Popularity of Gourmet Butter Spreads

The Yomiuri Shimbun
Masahiro Yamakawa tends to Jersey cows at Shinrinno Bokujo in Nasu, Tochigi Prefecture, in November.

Unique craft butter produced in limited quantities by local farms is attracting attention. Gourmet butter comes in various flavors, including those with local specialty ingredients mixed in, and its popularity seems to have increased as more people eat at home because of the coronavirus pandemic.

At Shinrinno Bokujo ranch in Nasu, Tochigi Prefecture, cows are languidly grazing in the pasture. Most dairy cows in Japan are Holsteins, which produce a lot of milk. However, this ranch raises Jerseys, which are known for the richness of their milk.

In Japan, non-fermented butter is common, but in Europe, most butter is made by adding lactic acid bacteria to ferment cream, creating a rich flavor. The ranch began producing fermented butter, or cultured butter, in 2016 and started selling it to the public in 2019. The butter is made using traditional methods and is stirred with a special mixer. The ranch’s cultured butter is becoming popular because of its unique aroma and tangy flavor.

“Butter differs depending on the breed of cow, how the cows are raised and how the butter is made,” said Masahiro Yamakawa, president of the ranch. “I wanted to make delicious cultured butter, like the kind in Europe.”

Courtesy of Daigozakura
Sticks of Okayama Flavor Butter are seen next to buttered bread.

Nakahora Bokujo ranch in Iwaizumi, Iwate Prefecture, sells butter named Grass-fed Butter produced from the ranch’s Jersey cows. As there is no barn on the ranch, the cows graze all over the mountains, day and night, throughout the year. The cows are not fed grains, eating only wild grasses, kumazasa bamboo grass and tree leaves that grow naturally on the mountains.

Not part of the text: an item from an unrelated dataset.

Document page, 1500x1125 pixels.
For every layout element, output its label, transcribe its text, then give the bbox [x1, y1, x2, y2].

The ranch has been selling non-fermented butter since 2014 and cultured butter since 2017.

“Some customers are not only interested in the taste of butter, but also in how the cows are raised,” said Ganji Okada, the representative of the company that operates the ranch. “Our cows are healthy and are being raised in a low-stress environment.”

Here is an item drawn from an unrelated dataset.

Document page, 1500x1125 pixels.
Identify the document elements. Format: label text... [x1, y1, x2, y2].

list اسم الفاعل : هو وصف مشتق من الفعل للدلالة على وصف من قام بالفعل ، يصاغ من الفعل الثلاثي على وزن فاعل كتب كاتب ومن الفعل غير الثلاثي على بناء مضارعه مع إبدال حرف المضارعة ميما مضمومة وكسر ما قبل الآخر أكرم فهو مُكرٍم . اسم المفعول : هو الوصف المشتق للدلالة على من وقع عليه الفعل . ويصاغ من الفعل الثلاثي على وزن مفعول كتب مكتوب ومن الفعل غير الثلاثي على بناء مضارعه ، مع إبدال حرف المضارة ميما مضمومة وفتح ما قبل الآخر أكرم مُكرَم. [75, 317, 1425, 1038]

Gelato shop Daigozakura in Maniwa, Okayama Prefecture, sells gelato and other dairy products made from raw milk produced at its own dairy farm. Last year, the shop started selling Okayama Flavor Butter, which is cultured butter mixed with fruits from the prefecture. Strawberries, white peaches, pione grapes and other fruits are dried, crushed and mixed with the freshly made butter, and the butter retains the fruits’ strong flavors.

“Flavored butter can be eaten on its own, so we hope people will enjoy it as a nice treat or with a little alcohol,” said Hidenobu Yamamoto, who is in charge of product development.

Craft butter is made in limited quantities, and it takes a lot of time and effort. As a result, it is a bit more expensive than butter from major dairy companies and is mainly sold online.

“The coronavirus crisis has forced people to eat at home more often,” said Ayano Nagao of Tokyo confectionery ingredient sales company Tomiz. “So, in addition to the recent trend of consumers buying high-end bread, more people are also buying slightly higher-end butter as well.”

Craft butter can be enjoyed on crackers as well as on toast. It can also be used for cooking, including making sauteed vegetables and buttered rice, which is butter and soy sauce on top of steamed rice. Using rich cultured butter to bake treats such as cookies gives off a nice aroma.

Nagao recommends freezing butter because it tends to lose some of its aroma when left in the refrigerator. If it is thinly sliced before freezing, it is easy to put on toast. Before storing the sliced butter in the freezer, it is best to wrap the slices in plastic wrap and then put them in an airtight ziplock bag.